◆ Passage given:
···

25F] Discouraged after 6 months with [28M]. Exclusive, just went on vacation, but effort dropped. Advice?
Hi everyone, I’m looking for some outside perspective on where my relationship stands because I’m feeling really stuck and discouraged :(
I’ve [25F] been seeing this guy [M28] for about six months now. Up until recently, things seemed to be progressing really well. Early on, he was actually the one checking in with me, asking if I considered us to be in a relationship, if I was happy with how things were progressing, and making sure we were on the same page. We eventually had the exclusivity talk, and we both agreed to delete our dating apps.
Fast forward to about a month ago, right before we went on a big trip together. I asked him where his head was at regarding our official status, and his response shifted. He told me he "needed more time to get to know me" before taking that next step. It hurt a bit, but I agreed to give him some space and time since we had this trip planned.
The trip happened, and it was magic… but lately, I’ve noticed a major drop in his effort and communication. To be fair, he is currently going through a major life change, so I’ve been trying to be understanding of his stress. But at the 6-month mark, the lack of effort is wearing on me.

···

◆ Dataset records:
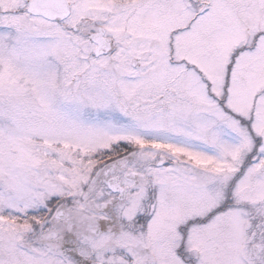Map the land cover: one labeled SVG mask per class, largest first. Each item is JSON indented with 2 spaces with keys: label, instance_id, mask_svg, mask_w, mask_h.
I'll return each mask as SVG.
<instances>
[{
  "label": "snow or ice",
  "instance_id": "obj_1",
  "mask_svg": "<svg viewBox=\"0 0 264 264\" xmlns=\"http://www.w3.org/2000/svg\"><path fill=\"white\" fill-rule=\"evenodd\" d=\"M0 264H264V0H0Z\"/></svg>",
  "mask_w": 264,
  "mask_h": 264
}]
</instances>
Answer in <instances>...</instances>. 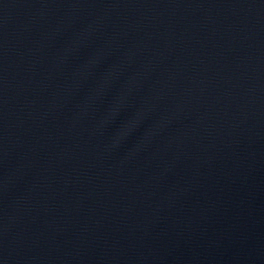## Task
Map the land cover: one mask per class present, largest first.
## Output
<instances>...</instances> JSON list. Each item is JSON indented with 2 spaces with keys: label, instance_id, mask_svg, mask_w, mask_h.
Returning a JSON list of instances; mask_svg holds the SVG:
<instances>
[{
  "label": "water",
  "instance_id": "obj_1",
  "mask_svg": "<svg viewBox=\"0 0 264 264\" xmlns=\"http://www.w3.org/2000/svg\"><path fill=\"white\" fill-rule=\"evenodd\" d=\"M0 264H264V0H0Z\"/></svg>",
  "mask_w": 264,
  "mask_h": 264
}]
</instances>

···

◆ Task requirements:
• 1. Transcribe the relationship post from "The trip happened, and" up to and including "wearing on me.".
• 2. Sum up the relationship post in two sentences.

◆ Answers provided:
• 1.
The trip happened, and it was magic… but lately, I’ve noticed a major drop in his effort and communication. To be fair, he is currently going through a major life change, so I’ve been trying to be understanding of his stress. But at the 6-month mark, the lack of effort is wearing on me.

• 2. The writer, 25, has been seeing a 28-year-old man for about six months, and early on he checked in about their relationship until they agreed to be exclusive and delete their dating apps. About a month ago, before a big trip together, he said he needed more time before making things official, and since the trip his effort and communication have dropped, which is wearing on the writer even though he is going through a major life change.